DPR models, including the ```DPRContextEncoder```, are based on the BERT architecture but specialize in dense passage retrieval. They differ from BERT in their training, which focuses on contrastive learning for retrieving relevant passages, while BERT is more general-purpose, handling various NLP tasks.


In [15]:
context_encoder = DPRContextEncoder.from_pretrained('facebook/dpr-ctx_encoder-single-nq-base')

pytorch_model.bin:   0%|          | 0.00/438M [00:00<?, ?B/s]

model.safetensors:   0%|          | 0.00/438M [00:00<?, ?B/s]

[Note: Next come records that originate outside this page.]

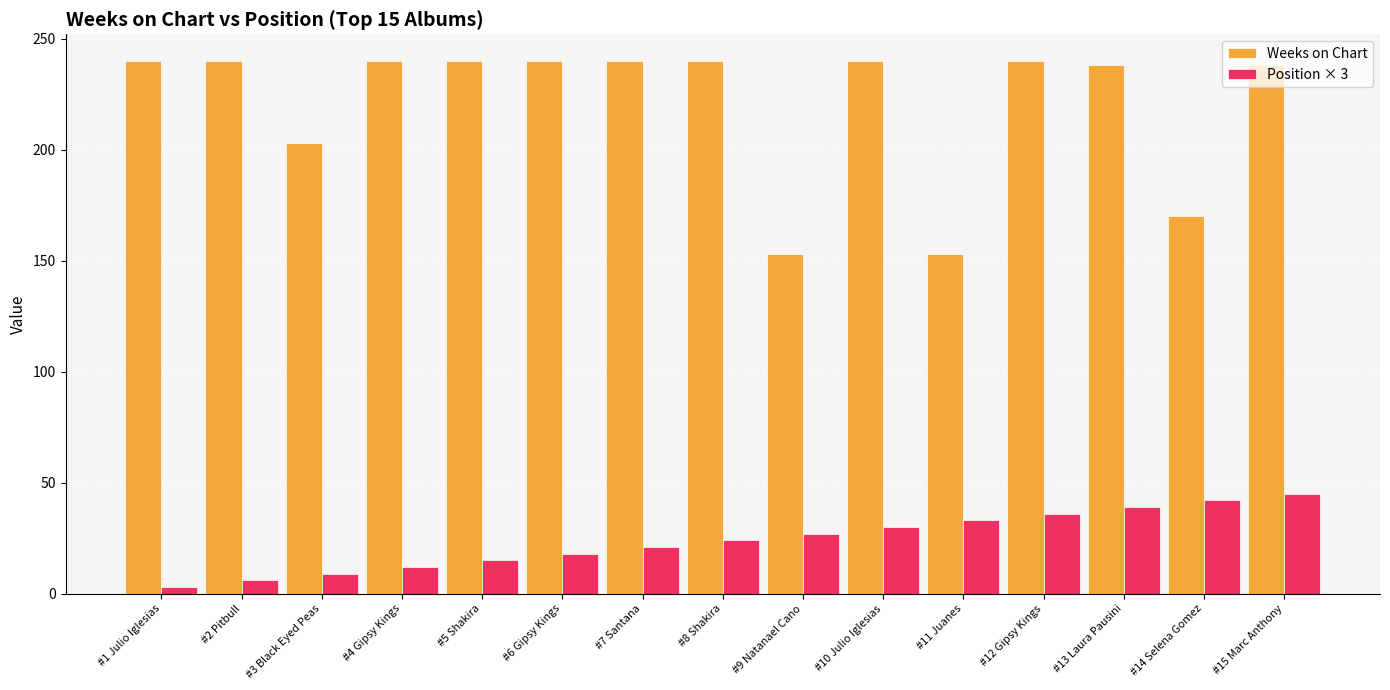

Is the value of Position × 3 at #3 Black Eyed Peas greater than the value of Weeks on Chart at #9 Natanael Cano?

No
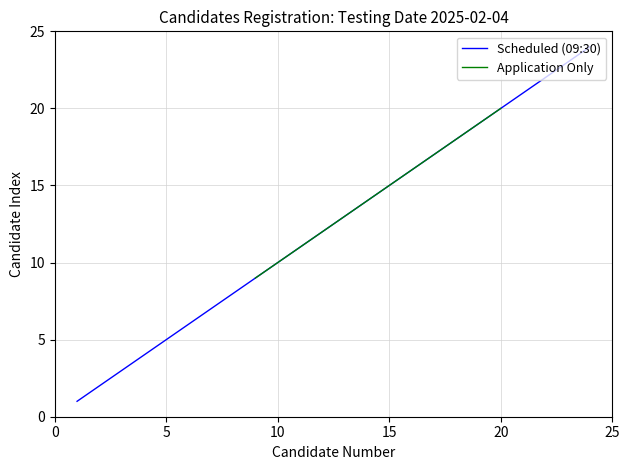

Is it true that Scheduled (09:30) equals 8 at 15?

False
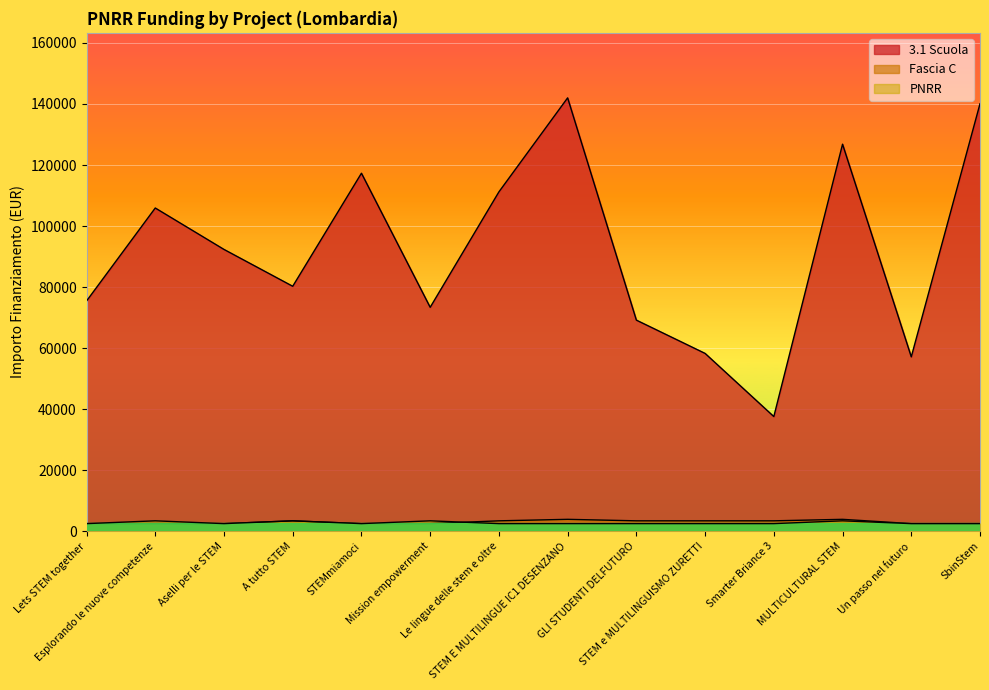

At MULTICULTURAL STEM, list the series in order from largest to smallest.

3.1 Scuola, Fascia C, PNRR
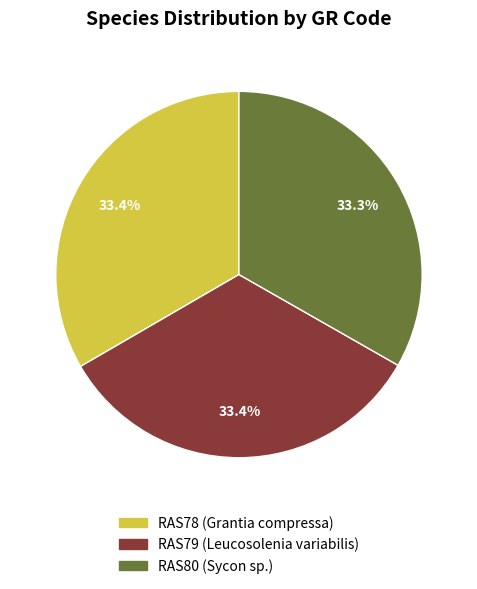

To the nearest percent, what is the average slice percentage?

33%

Some weights of the model checkpoint at facebook/dpr-ctx_encoder-single-nq-base were not used when initializing DPRContextEncoder: ['ctx_encoder.bert_model.pooler.dense.bias', 'ctx_encoder.bert_model.pooler.dense.weight']
- This IS expected if you are initializing DPRContextEncoder from the checkpoint of a model trained on another task or with another architecture (e.g. initializing a BertForSequenceClassification model from a BertForPreTraining model).
- This IS NOT expected if you are initializing DPRContextEncoder from the checkpoint of a model that you expect to be exactly identical (initializing a BertForSequenceClassification model from a BertForSequenceClassification model).



The `context_tokenizer` and `context_encoder` work together to process text data, transforming paragraphs into contextual embeddings suitable for further NLP tasks. Here's how these components are applied to the first 20 paragraphs from a list:
   - The `context_tokenizer` takes the first 20 paragraphs and converts each into a sequence of token IDs, formatted specifically as input to a PyTorch model. This process includes:
     - **Padding**: To ensure uniformity, shorter text sequences are padded with zeros to reach the specified maximum length of 256 tokens.
     - **Truncation**: Longer texts are cut off at 256 tokens to maintain consistency across all inputs.
   - The tokenized data is then passed to the `context_encoder`, which processes these token sequences to produce contextual embeddings. Each output embedding vector from the encoder represents the semantic content of its corresponding paragraph, encapsulating key informational and contextual nuances.
   - The encoder outputs a PyTorch tensor where each row corresponds to a different paragraph's embedding. The shape of this tensor, determined by the number of paragraphs processed and the embedding dimensions, reflects the detailed, contextualized representation of each paragraph's content.